200 m northeast of the Ethnographic Museum Monument is a local private attraction, known as the Intiñan Solar Museum, reportedly built to mark the Equator, although modern measurements suggest that it no longer does.

Along with exhibitions of Ecuadoran culture, the museum professes to be a destination for natural science tourism. Tour guides and visitors demonstrate tricks which are supposedly possible only on the Equator, such as water flowing both counter-clockwise or clockwise down a drain due to the Coriolis effect. However, the Coriolis force has no effect on the apparent direction of draining water in household drains anywhere on Earth, as this is too small of a scale of motion to be affected by the larger-scale force.
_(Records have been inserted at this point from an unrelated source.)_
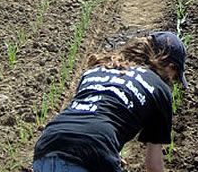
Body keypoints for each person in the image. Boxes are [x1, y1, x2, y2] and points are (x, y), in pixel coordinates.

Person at [33, 31, 188, 172]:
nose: (172, 82)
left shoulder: (96, 71)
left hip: (46, 147)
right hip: (95, 153)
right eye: (175, 76)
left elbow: (93, 113)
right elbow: (154, 166)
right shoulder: (159, 88)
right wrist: (102, 153)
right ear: (170, 66)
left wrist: (109, 152)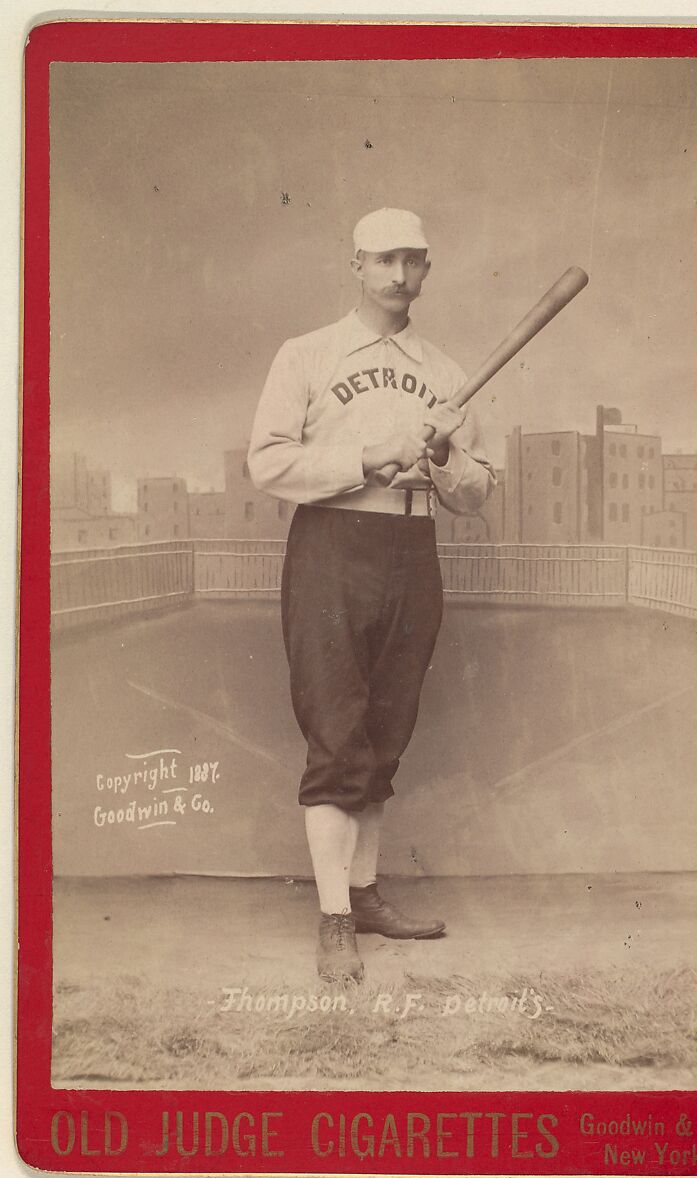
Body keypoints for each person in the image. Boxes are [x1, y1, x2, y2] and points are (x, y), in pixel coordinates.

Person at [248, 208, 495, 981]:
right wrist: (367, 454)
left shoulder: (446, 372)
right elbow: (267, 463)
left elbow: (477, 495)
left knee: (387, 730)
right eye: (384, 260)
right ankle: (331, 921)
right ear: (355, 264)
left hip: (412, 547)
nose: (399, 275)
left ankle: (364, 898)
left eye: (413, 261)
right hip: (332, 544)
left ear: (426, 270)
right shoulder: (307, 354)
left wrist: (447, 452)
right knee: (336, 728)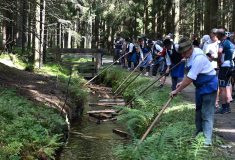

Another apparent trick performed here is balancing eggs on end. This is purportedly easier at the equator due to the claim of a relative maximum in the magnetic field at the equator. However, attempts to balance eggs work just as well anywhere else on Earth, and are not influenced by magnetism or the Coriolis force. Also, there is an apparent weakening of muscles due to low latitude. This is also linked to the claim that certain physical forces, including the Coriolis force, are significantly weakened at the equator. Many of the demonstrations and associated claims made by tour guides are inconsistent with each other.